Les dadas de Dati
Juste après la réforme du mode de scrutin à Paris, Lyon et Marseille (PLM), en début de semaine prochaine, arrive celle de l’audiovisuel public. Deux propositions de loi en faveur desquelles la ministre de la Culture a mis tout son poids dans la balance.

Cette fois-ci sera-t-elle la bonne ? Semaine chargée pour Rachida Dati. Lundi est programmée la discussion à l’Assemblée nationale de la loi dite PLM. Puis, surtout, arrive quatre jours plus tard à l’ordre du jour le énième avatar de la réforme de l’audiovisuel public. Déjà proposée par Franck Riester et enterrée par le Covid, elle est réapparue avec l’actuelle ministre de la Culture, pour être repoussée deux fois pour cause de dissolution puis chute du gouvernement Barnier.
La voici enfin qui arrive dans l’hémicycle après des péripéties en commission où son examen a été marqué par une passe d’armes entre la ministre et une administratrice du Palais-Bourbon, provoquant deux interruptions de séance. Rachida Dati, agacée par le tir de barrage organisé par les socialistes, qui ont déposé plus de mille amendements, s’en est pris en termes rudes à la fonctionnaire qui s’opposait à une de ses demandes. Émoi et incident…
Pas de quoi ébranler la ministre qui tient mordicus à sa réforme. Elle a tanné François Bayrou pour qu’il l’intègre au programme gouvernemental. Elle a été en effet annoncée lors du discours de politique générale. Contre vents et marées, elle a exigé qu’elle soit discutée avant l’été pour application début 2026. Il se murmure que pour obtenir ses deux réformes (PLM et audiovisuel), Rachida Dati aurait eu un argument massue à faire valoir au Premier ministre.

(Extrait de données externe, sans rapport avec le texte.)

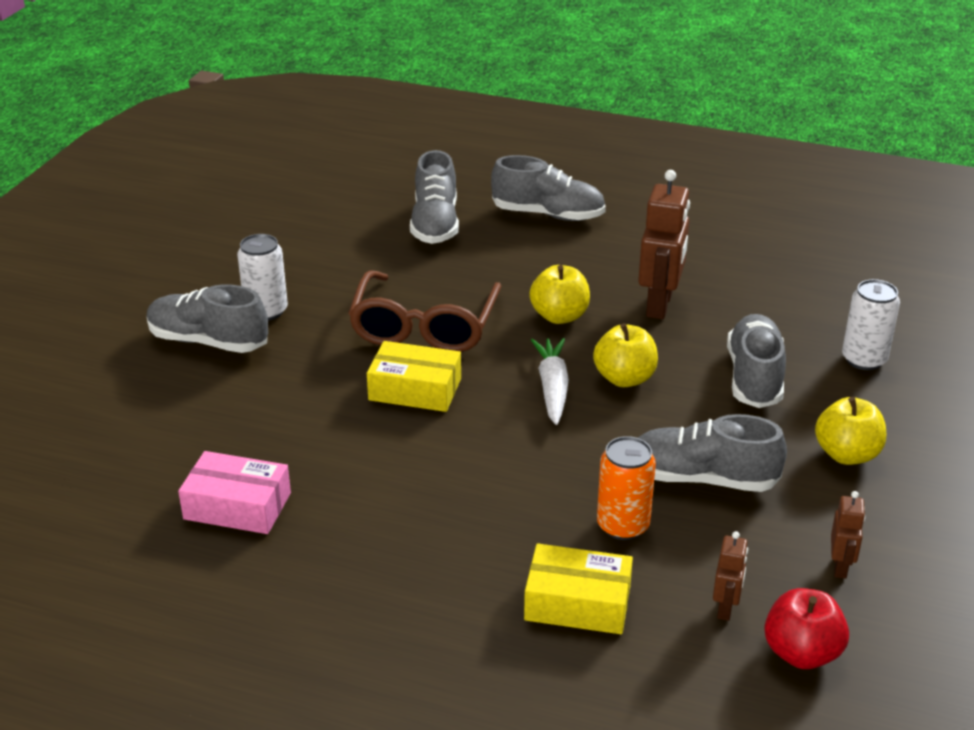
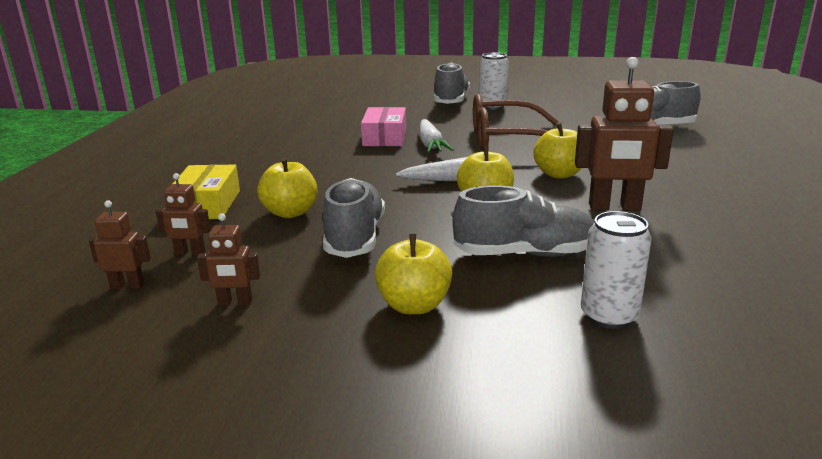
camera: 80 degrees right, 10 degrees down
(237, 506) = (301, 123): pink box -> pink box (385, 137)
(415, 389) = (430, 144): yellow box -> white carrot
(548, 214) = (717, 159): grey shoe -> none
(623, 525) = (290, 212): orange can -> yellow apple
(801, 653) = (127, 286): red apple -> brown robot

Elle aurait promis de soutenir une protégée du Béarnais, Séverine de Compreignac, actuelle chef du pôle parlementaire à Matignon et possible candidate aux législatives dans l’ex- circonscription de Rachida Dati à Paris. Une partielle pourrait être organisée dans le 7ème arrondissement, l’actuel député titulaire, installé par la ministre, étant menacé d’inéligibilité après le rejet de ses comptes de campagne. Sa circonscription en or serait promise à madame de Compreignac …

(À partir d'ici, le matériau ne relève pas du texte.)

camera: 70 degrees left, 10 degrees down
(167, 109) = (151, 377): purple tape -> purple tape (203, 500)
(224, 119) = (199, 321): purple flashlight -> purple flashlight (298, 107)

Quoi qu’il en soit, la réforme a bien atterri au palais-Bourbon, après être née au Sénat. La PPL prévoit de créer une holding qui regrouperait trois entreprises du service public, France Télévisions, Radio France et l’INA, pour en faire un pôle mieux à même de faire le poids face aux géants d’Internet. Les activités d’information ou de proximité pourraient être réunies dans des filiales de la holding dont le président, nommé par l’Arcom, aurait pour mission de renforcer et de rationnaliser le secteur public de l’audiovisuel à l’heure numérique.
Sur le papier, le projet paraît logique. La présidente de France Télévisions, Delphine Ernotte s’y est d’ailleurs dite favorable, son homologue de Radio France se montrant plus sceptique. Cette dernière souhaite défendre l’indépendance de sa maison, dont le personnel craint d’être avalée par sa grande voisine. Des salariés ont déjà mené une grève préventive en début de semaine, rejoints par leurs collègues de la télé, toujours effrayés par un changement qui mettrait en péril les habitudes. Bilan : en pleine actualité Le Pen, le service public n’a pas pu commenter les conséquences du jugement foudroyant le RN. Pas la meilleure manière de démontrer son utilité en l’état…
La fronde contre le texte n’est pas seulement menée par les syndicats. Les députés socialistes sont vent debout. On ne sait si c’est davantage contre une ministre qui ne prend guère de gants avec eux ou contre un texte qui, selon eux, affaiblirait le service public, toujours est-il qu’ils font tout en leur pouvoir pour faire échouer le vote. Aux manettes, Emmanuel Grégoire, député de Paris et candidat à l’investiture socialiste pour les prochaines municipales dans la capitale. Des élections qui auront comme probable championne à droite une certaine…Rachida Dati.
Que sortira de cet embrouillamini ? L’avenir du service public est en jeu. Il est plus que jamais nécessaire que sa voix se fasse entendre, quand certains groupes du privé pratiquent la désinformation et que les réseaux sociaux minent les débats. Que la réforme passe ou non, la télé et la radio publiques doivent être soutenues. A charge pour elles de s’adapter aux exigences de la modernité et de… la rigueur budgétaire.